List each line of the records below that contains the string "move". Matches must have the same case.

Content starts

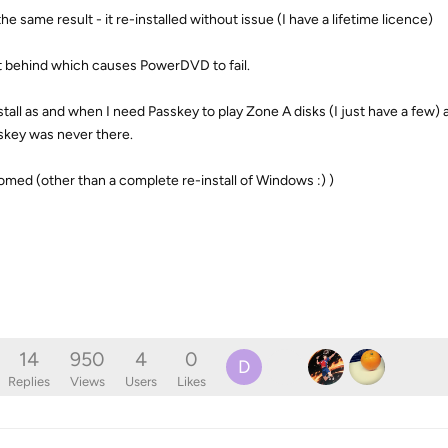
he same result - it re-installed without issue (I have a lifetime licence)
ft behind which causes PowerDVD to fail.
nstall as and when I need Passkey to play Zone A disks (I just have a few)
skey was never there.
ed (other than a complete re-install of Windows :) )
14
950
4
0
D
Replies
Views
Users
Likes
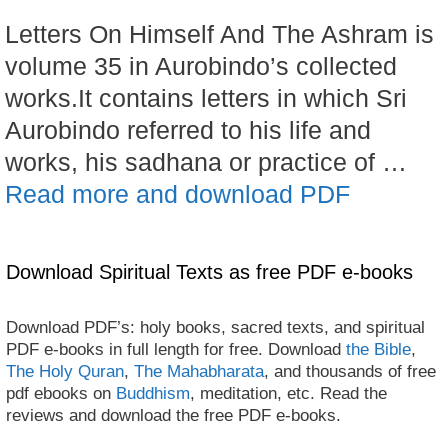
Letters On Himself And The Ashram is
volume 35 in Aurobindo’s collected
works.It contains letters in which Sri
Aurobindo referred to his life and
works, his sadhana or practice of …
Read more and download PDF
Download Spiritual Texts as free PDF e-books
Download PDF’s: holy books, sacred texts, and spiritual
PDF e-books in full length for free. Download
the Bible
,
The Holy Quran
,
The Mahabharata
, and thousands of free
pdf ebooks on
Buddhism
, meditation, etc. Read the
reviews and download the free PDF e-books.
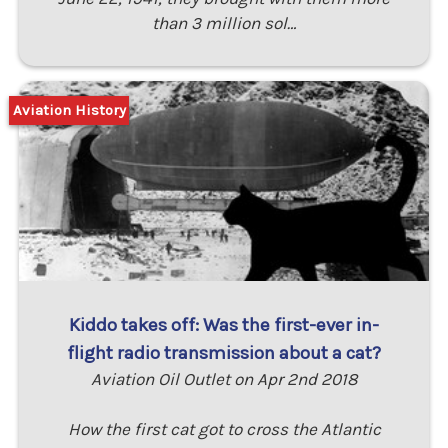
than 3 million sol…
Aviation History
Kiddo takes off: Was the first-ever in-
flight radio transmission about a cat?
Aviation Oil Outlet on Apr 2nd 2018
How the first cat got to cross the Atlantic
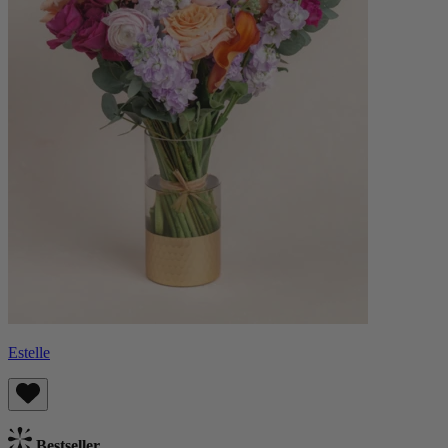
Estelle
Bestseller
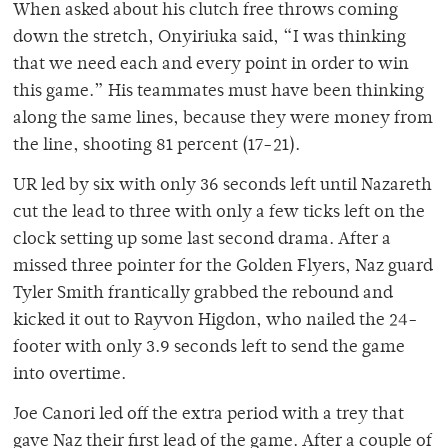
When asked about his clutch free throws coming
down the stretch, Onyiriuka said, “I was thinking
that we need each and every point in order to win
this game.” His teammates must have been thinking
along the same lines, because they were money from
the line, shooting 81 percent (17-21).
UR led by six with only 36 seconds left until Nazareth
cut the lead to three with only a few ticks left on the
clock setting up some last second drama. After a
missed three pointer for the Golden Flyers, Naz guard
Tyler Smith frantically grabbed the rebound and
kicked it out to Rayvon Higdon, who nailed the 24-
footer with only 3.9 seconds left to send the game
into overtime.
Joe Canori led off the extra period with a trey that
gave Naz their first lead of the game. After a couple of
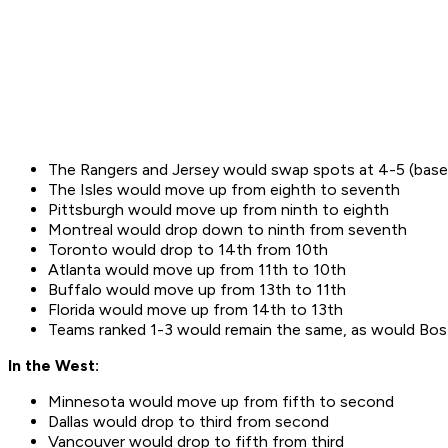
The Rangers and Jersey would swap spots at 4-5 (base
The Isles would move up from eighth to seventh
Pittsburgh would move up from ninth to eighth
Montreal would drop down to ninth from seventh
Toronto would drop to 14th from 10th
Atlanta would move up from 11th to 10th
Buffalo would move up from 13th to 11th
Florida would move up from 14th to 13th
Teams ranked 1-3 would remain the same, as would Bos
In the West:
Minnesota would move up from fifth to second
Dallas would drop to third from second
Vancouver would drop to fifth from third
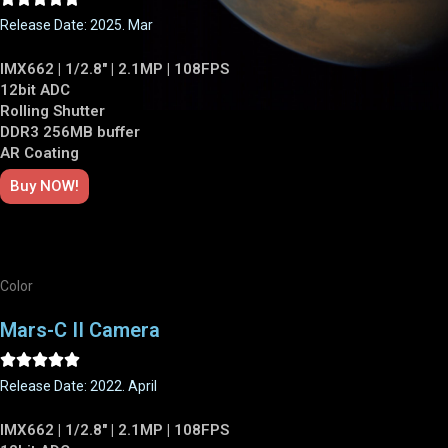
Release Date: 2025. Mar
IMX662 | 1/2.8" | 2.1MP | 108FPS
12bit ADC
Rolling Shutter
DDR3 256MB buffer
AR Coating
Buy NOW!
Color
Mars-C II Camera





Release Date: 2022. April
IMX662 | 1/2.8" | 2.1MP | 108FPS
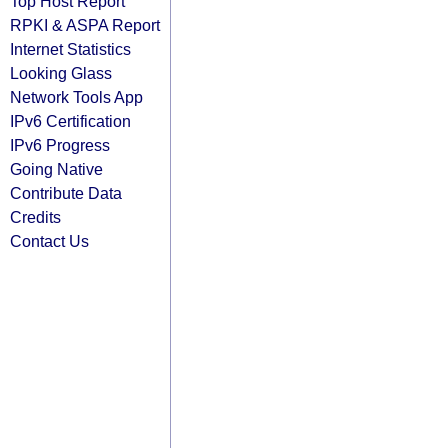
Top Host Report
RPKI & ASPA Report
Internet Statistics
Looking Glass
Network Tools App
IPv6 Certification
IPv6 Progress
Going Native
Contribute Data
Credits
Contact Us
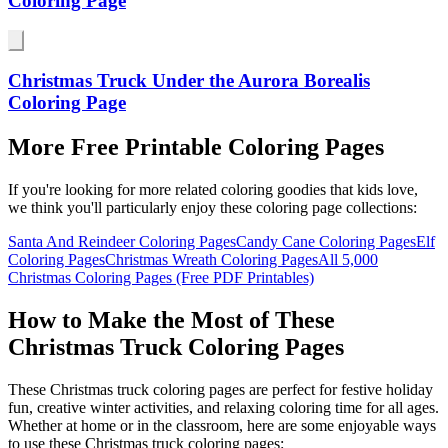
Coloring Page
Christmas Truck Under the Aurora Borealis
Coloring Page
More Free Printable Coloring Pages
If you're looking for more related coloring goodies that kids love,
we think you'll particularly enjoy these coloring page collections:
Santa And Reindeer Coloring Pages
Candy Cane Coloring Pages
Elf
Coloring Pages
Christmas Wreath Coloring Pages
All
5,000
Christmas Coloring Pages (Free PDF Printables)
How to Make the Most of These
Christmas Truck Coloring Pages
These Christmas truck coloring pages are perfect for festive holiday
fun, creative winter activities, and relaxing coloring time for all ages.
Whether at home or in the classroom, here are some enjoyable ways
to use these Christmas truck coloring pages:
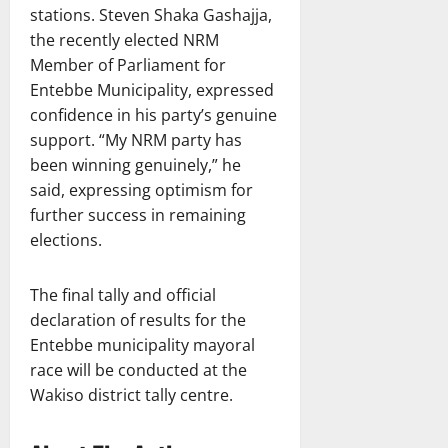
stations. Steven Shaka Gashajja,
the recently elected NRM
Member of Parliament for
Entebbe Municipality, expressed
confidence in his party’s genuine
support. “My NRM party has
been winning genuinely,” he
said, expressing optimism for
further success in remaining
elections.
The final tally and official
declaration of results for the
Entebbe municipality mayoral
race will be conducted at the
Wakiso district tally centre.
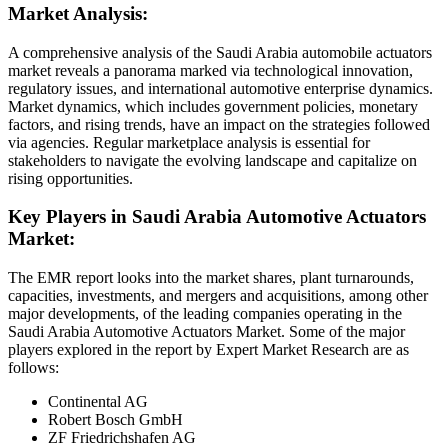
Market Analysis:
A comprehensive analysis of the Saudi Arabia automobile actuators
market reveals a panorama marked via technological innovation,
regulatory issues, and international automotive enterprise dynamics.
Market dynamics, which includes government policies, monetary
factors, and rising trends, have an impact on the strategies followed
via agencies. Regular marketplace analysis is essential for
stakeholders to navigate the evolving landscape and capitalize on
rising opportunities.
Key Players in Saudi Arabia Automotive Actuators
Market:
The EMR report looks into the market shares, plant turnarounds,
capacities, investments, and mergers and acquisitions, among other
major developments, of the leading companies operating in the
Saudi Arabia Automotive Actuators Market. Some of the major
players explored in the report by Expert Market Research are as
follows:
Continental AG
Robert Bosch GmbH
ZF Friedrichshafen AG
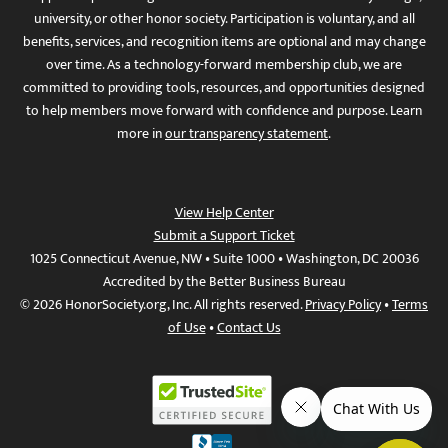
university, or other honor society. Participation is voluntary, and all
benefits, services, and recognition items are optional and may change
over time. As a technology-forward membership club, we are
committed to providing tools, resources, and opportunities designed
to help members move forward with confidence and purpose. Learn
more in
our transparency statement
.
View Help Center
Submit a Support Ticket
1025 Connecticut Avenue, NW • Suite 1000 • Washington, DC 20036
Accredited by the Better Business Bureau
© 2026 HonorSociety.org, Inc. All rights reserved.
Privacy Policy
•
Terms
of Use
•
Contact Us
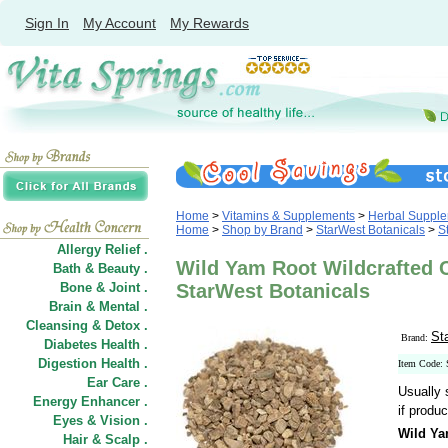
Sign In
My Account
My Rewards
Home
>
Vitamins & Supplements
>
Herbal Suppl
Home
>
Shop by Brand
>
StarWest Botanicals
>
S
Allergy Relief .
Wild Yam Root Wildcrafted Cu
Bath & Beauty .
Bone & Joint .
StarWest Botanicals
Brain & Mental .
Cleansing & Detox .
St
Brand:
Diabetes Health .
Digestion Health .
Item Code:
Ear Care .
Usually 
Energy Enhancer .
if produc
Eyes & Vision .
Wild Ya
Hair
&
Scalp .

Content ends
Content starts

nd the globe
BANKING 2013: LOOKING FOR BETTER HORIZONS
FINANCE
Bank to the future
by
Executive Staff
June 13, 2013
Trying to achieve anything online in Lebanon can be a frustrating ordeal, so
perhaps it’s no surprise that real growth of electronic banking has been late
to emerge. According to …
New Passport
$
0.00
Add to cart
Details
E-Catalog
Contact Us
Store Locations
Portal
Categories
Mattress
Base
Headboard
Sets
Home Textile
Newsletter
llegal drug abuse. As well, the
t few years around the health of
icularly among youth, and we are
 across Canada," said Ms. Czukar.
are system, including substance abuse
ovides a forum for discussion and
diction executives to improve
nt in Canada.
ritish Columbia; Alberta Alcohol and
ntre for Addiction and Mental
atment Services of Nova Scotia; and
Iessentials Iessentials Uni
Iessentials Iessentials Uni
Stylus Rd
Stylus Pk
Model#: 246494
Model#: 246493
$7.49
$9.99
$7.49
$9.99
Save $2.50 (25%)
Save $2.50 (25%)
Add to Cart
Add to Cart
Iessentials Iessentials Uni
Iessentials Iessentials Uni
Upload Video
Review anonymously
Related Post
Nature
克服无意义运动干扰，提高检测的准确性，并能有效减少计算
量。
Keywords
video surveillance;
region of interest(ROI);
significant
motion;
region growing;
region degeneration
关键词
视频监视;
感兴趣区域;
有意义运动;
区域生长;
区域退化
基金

Content ends
Content starts

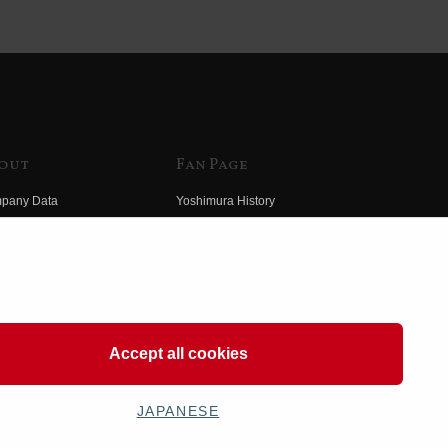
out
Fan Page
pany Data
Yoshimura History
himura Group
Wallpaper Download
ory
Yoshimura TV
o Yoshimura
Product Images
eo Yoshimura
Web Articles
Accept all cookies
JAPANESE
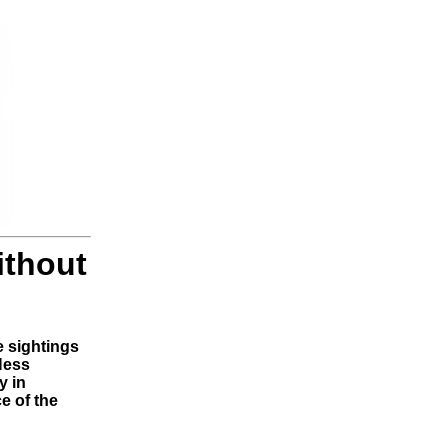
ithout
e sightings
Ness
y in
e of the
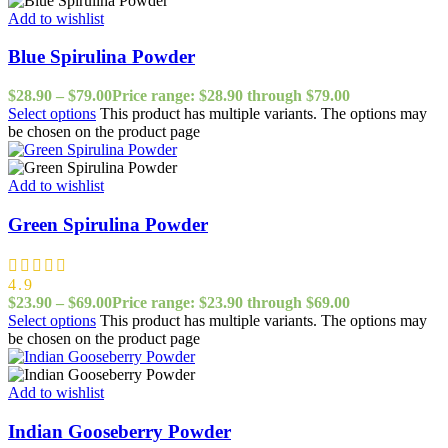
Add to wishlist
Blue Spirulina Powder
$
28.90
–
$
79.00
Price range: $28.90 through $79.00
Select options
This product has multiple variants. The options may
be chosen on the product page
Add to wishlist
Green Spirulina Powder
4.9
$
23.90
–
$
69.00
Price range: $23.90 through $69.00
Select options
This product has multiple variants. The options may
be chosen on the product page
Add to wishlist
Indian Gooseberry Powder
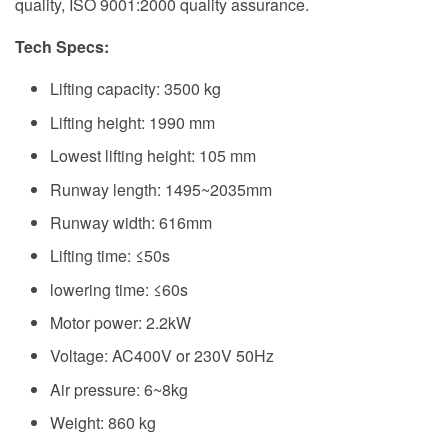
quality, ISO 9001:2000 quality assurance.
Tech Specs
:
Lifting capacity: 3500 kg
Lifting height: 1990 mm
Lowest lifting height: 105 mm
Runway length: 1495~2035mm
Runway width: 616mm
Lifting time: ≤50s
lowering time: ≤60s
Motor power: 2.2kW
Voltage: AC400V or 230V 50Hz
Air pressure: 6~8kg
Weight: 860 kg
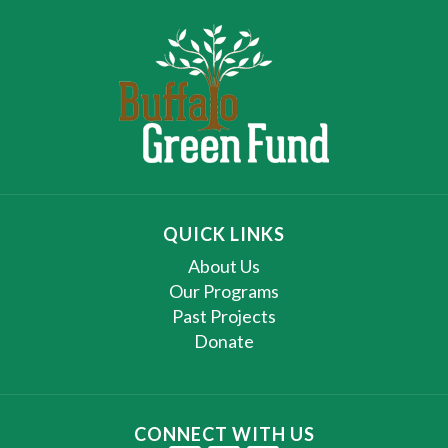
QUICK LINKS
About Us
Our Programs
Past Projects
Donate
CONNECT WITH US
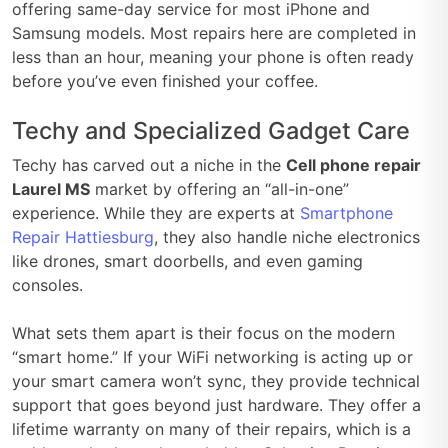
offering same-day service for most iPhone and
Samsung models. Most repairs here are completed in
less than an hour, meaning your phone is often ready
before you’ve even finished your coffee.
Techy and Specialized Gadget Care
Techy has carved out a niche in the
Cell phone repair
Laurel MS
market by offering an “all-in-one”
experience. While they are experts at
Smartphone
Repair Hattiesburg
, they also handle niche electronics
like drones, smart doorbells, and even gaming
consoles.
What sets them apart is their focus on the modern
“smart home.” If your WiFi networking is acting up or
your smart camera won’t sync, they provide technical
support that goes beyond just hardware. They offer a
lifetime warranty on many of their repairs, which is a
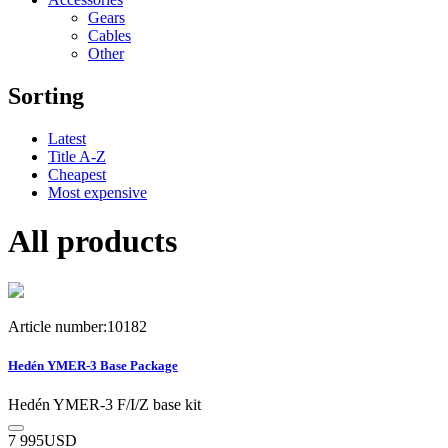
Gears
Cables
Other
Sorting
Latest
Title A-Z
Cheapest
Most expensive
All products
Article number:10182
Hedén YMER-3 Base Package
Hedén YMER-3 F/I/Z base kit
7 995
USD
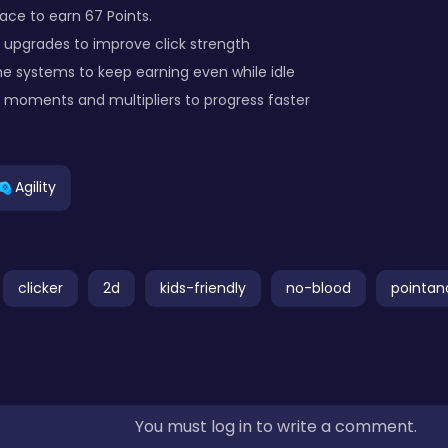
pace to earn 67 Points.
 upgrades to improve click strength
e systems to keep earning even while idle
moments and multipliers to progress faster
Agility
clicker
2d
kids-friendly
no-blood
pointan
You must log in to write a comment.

Content ends

Solution to this exercise
The Isles would move up from eighth to seventh
Pittsburgh would move up from ninth to eighth
Atlanta would move up from 11th to 10th
Buffalo would move up from 13th to 11th
Florida would move up from 14th to 13th
Minnesota would move up from fifth to second
to help members move forward with confidence and purpose. Learn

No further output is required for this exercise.